▶ _Texte proposé_
# # # #

L’amour n’est pas toujours beau ni sain. Les gens ont du mal à intégrer cette notion. Il n’existe pas un amour. L’amour véritable est parfois moche à regarder. Mais seulement si l’on ne sait pas le regarder.
Ce récit explore la souffrance et les émotions qui en découlent. La noirceur n’est pas si noire si on sait comment la regarder, comment en tirer partie. La noirceur peut nous rendre visible, nous faire briller, sortir le meilleur en nous. La souffrance oscillante qui nous entraine dans sa danse, comme une lutte, un va- et – vient avant-arrière, de bas en haut…
Le sujet s’épanouit dans l’obscurité autant qu’elle en a peur. Elle en connaît les limites. Elle l’aime. Il l’aime. Elle expérimente cette forme d’amour abusive. Elle a besoin de lui pour s’ancrer au monde, s’ancrer à ses rêves. Plus il essaie de l’écraser, plus elle s’élève et elle l’aime pour ça autant qu’elle s’échappe de lui. Elle s’expérimente en se mettant en morceaux pour lui et avec lui pour essayer de se comprendre, s’analyser. Elle aime analyser le monde. Elle l’a toujours fait. La mélancolie la rend extraordinaire. La vérité dérange, nous effraie, elle creuse des fossés. « Je » et « Tu » ne se reconnaissent plus. Ils deviennent tous deux des sujets inconnus.
Un récit fort intriguant. Des mots qui nous bousculent. Des vérités qui dérangent mais Loulou Robert n’a pas peur, elle les affronte, elle les plaque KO sur le ring du papier. Regardez-les ! Lisez-les! Ressentez-les !
Qu’on aime ou pas ce récit, il ne laissera personne indifférent. C’est puissant. La souffrance a quelque chose de beau et surtout de vrai.
EXTRAIT:
De nouveau, le professeur me demande de me mettre en position. Je ferme les yeux. Tourne doucement les talons. Je suis face à l’adversaire. Je serre mes paupières à présent. Des rires dans la salle. On ne combat pas les yeux fermés.
J’ouvre les yeux. Uppercut foudroyant. L’adversaire devant moi. Encore à quelques mètres. À la lumière du jour cette fois. Je voulais me battre. Mais pas cette guerre. Plus d’énergie. Il faut économiser. Respire. L’adversaire avance vers moi. Je ne bouge pas. Mon cœur ne sait pas se défendre. Ma tête: garde haute. Ses lèvres rouges. Sa peau claire. Ses yeux noirs. J’étais en colère. J’étais décidée. Je ne sais plus ce que je suis. Je pose des questions. Cette fois, c’est moi qui ne répond pas. Je panique. Je sue. L’adversaire me regarde.Les autres n’existent plus. Le monde n’existe plus. Je ne sais plus rien car plus rien n’a d’importance.
Juste ses pas, de plus en plus proches de moi.
De la piste de danse au ring. Une année. De nouveau face à face. Tu le savais.Tu es calme. Tu maîtrises. Cette fois, je ne danse pas. J’attends le coup. Celui qui me mettra au tapis. Alors viens.
Tu es beau. Tu es redoutable. Face à toi, je ne sais plus rien.
En un regard, tu as tué le cancer et ma colère.
L’adversaire c’est toi.
Je, tu, il. Je t’attends, alors viens.

# # # #

▶ _Données enregistrées_
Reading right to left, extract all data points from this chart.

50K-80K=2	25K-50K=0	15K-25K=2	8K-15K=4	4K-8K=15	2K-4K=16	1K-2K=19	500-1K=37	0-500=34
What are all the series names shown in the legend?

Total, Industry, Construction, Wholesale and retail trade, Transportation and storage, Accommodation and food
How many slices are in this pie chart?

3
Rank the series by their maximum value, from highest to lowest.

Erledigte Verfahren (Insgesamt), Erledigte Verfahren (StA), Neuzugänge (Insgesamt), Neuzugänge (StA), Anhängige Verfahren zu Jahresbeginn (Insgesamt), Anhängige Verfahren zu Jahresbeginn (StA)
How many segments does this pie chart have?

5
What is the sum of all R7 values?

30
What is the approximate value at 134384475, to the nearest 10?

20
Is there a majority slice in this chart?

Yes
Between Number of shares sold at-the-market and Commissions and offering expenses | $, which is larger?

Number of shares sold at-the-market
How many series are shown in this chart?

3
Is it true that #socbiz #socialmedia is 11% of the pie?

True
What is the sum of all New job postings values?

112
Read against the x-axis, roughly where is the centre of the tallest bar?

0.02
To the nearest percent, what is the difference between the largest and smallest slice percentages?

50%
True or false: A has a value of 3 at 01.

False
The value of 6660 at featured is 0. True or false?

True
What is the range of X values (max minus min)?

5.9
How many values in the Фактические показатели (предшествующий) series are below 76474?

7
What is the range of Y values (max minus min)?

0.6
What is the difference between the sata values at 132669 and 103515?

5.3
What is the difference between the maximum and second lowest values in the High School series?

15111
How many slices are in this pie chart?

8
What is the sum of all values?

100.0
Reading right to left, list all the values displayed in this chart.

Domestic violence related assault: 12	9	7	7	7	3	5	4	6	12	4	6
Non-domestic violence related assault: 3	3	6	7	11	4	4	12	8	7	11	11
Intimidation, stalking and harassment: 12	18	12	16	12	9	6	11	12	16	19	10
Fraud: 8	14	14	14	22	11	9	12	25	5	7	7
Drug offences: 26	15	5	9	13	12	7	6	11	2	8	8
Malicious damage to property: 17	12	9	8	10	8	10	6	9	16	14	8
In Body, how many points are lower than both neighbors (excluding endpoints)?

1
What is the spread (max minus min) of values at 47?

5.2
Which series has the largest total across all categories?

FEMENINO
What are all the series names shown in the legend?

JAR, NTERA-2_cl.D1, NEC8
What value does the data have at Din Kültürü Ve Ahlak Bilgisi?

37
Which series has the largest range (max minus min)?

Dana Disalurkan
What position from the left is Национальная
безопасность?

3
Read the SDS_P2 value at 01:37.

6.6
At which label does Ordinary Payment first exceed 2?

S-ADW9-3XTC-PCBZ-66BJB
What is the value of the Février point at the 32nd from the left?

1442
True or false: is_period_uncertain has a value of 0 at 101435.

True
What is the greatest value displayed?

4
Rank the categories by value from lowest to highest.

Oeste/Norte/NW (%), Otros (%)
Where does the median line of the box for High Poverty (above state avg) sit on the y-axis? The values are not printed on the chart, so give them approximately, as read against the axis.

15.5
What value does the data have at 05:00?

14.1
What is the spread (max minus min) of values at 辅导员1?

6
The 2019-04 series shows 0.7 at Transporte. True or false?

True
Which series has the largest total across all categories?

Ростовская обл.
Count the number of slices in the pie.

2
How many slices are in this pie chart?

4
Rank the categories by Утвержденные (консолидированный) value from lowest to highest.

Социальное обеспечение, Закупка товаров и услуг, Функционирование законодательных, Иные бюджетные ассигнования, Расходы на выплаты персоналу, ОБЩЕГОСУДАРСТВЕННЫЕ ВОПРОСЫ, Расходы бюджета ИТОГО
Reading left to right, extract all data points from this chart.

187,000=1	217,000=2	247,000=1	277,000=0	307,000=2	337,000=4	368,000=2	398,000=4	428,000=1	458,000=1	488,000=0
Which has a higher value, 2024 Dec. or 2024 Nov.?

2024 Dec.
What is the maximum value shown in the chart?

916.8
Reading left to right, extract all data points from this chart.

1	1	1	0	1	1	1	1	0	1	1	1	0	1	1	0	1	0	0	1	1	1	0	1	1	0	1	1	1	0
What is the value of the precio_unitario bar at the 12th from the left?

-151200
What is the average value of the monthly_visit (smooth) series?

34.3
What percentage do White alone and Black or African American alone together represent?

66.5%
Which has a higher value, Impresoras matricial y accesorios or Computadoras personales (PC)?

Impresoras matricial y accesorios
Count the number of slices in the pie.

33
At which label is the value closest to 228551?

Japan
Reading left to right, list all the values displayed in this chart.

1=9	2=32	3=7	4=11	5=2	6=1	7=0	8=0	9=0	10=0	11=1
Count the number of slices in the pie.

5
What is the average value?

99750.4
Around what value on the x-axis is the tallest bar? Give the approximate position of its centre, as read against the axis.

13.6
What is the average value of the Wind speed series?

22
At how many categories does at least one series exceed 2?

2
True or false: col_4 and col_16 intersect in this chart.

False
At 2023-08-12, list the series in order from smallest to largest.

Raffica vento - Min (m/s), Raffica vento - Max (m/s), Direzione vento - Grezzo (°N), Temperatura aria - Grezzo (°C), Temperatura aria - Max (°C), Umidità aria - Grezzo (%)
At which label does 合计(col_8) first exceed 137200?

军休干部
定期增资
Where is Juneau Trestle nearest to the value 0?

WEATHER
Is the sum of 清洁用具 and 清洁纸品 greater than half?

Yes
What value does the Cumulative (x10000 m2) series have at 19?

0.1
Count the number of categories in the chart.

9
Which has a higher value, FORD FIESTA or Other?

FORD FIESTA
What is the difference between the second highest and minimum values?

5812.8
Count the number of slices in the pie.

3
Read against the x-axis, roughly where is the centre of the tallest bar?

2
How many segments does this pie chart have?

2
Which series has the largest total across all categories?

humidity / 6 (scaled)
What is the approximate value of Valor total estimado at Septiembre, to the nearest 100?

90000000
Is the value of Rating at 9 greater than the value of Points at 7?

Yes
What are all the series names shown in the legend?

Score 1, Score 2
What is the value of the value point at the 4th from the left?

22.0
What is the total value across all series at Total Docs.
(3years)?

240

# # # #

▶ _Consignes de l'exercice_
Recopiez à l'identique le passage du texte proposé qui commence par « Juste ses pas, de » et se poursuit jusqu'à « sais plus rien. » inclus.

▶ _Votre réponse_
Juste ses pas, de plus en plus proches de moi.
De la piste de danse au ring. Une année. De nouveau face à face. Tu le savais.Tu es calme. Tu maîtrises. Cette fois, je ne danse pas. J’attends le coup. Celui qui me mettra au tapis. Alors viens.
Tu es beau. Tu es redoutable. Face à toi, je ne sais plus rien.